Wednesday, July 15, 2015

"Acomedy of letters!"

(425.4-427.9)  As the first chapter of Book III of the Wake winds toward its imminent (and eminent) conclusion, the crowd asks its final question of Shaun.  It's actually more of an assertion than a question, really:  Seeing that he's "so strikingly brainy and well letterread," the crowd tells "ingenious" Shaun that they fancy he "could use worse of yourself" and best Shem's letter, if only Shaun would take the time and trouble to do so.

"Undoubtedly, but that is show," Shaun answers.  He's liable to do just that any time he likes, and if he would, he'd "far exceed what that bogus bolshy of a shame, my soamheis brother, Gaoy Fecks, is conversant with in audible black and prink."  It's all in his "mine's I," he says, but "I would never for anything take so much trouble of such doing."  Why wouldn't he take the trouble, though?  "Because I am altogether a chap too fly and hairyman for to infradig the like of that ultravirulence."  So, Shaun says that he has the capacity for writing a great work of literature, but to do so would be beneath him.  What's more, he's taken offense to the damage to his mother's reputation, and he swears that "I will commission to the flames any incendiarist whosoever or ahriman howsoclever who would endeavour to set ever annyma roner moother of mine on fire."

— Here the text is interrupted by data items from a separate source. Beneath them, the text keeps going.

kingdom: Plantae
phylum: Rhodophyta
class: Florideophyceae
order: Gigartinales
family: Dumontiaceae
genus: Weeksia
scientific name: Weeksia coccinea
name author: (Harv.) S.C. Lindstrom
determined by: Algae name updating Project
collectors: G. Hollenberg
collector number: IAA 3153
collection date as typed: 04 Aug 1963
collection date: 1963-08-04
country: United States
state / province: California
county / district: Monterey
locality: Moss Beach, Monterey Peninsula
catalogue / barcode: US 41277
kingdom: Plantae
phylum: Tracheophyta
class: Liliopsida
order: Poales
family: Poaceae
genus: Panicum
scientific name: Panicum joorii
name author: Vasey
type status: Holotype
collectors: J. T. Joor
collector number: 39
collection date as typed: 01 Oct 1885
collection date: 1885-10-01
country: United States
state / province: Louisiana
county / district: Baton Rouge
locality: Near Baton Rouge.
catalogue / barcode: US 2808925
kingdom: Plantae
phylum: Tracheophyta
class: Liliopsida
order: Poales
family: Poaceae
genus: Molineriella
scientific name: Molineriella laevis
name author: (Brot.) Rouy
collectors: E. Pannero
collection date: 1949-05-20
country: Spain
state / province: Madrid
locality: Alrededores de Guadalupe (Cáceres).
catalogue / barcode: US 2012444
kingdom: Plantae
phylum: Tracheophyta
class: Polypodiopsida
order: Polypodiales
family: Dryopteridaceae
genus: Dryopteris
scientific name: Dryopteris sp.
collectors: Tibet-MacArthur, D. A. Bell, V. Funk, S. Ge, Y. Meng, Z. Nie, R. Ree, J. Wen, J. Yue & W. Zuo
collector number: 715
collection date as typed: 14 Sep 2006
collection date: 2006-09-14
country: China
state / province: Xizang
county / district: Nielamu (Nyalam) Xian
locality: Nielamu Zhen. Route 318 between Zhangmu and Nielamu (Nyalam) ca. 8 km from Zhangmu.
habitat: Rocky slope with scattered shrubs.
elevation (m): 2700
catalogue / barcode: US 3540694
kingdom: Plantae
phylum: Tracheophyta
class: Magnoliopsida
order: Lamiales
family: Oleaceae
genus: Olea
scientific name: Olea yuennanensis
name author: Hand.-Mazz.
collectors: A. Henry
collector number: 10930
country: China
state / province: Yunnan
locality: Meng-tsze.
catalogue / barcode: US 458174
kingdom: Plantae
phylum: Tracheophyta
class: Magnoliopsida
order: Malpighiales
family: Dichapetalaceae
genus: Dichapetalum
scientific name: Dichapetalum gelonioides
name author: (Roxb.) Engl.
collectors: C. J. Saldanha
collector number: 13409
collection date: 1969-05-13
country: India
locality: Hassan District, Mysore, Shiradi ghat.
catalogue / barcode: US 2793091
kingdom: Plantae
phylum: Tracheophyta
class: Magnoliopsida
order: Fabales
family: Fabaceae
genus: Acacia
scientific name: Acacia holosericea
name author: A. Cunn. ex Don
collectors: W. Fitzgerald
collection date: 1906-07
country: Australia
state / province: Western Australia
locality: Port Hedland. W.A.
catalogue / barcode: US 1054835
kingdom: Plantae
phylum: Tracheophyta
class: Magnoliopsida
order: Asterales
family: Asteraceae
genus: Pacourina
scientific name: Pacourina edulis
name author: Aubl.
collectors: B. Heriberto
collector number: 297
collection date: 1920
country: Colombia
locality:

This defense of his mother gets the large and brawny Shaun all worked up, and he begins to weep.  After all, the narrator explains, he "had harvey loads of feeling in him" and was "as innocent and undesignful as the freshfallen calef."  He's concerned about keeping up appearances, though, so he quickly "dished allarmes away and laughed it off with a wipe at his pudgies and gulp apologetic, healing his tare be the smeyle of his oye, oogling around."  Exhausted, Shaun is no longer in the mood to talk, and he instead looks up at the stars.  While gazing upward, he grows unsteady, "lusosing the harmonical balance of his ballbearing extremeties," and falls over "like a flask of lightning."  He then rolled backward down the valley until "he spoorlessly disappaled and vanesshed, like a popo down a papa, from circular circulatio."  With this, the narrator announces, like an auctioneer, that Shaun was "Gaogaogaone!"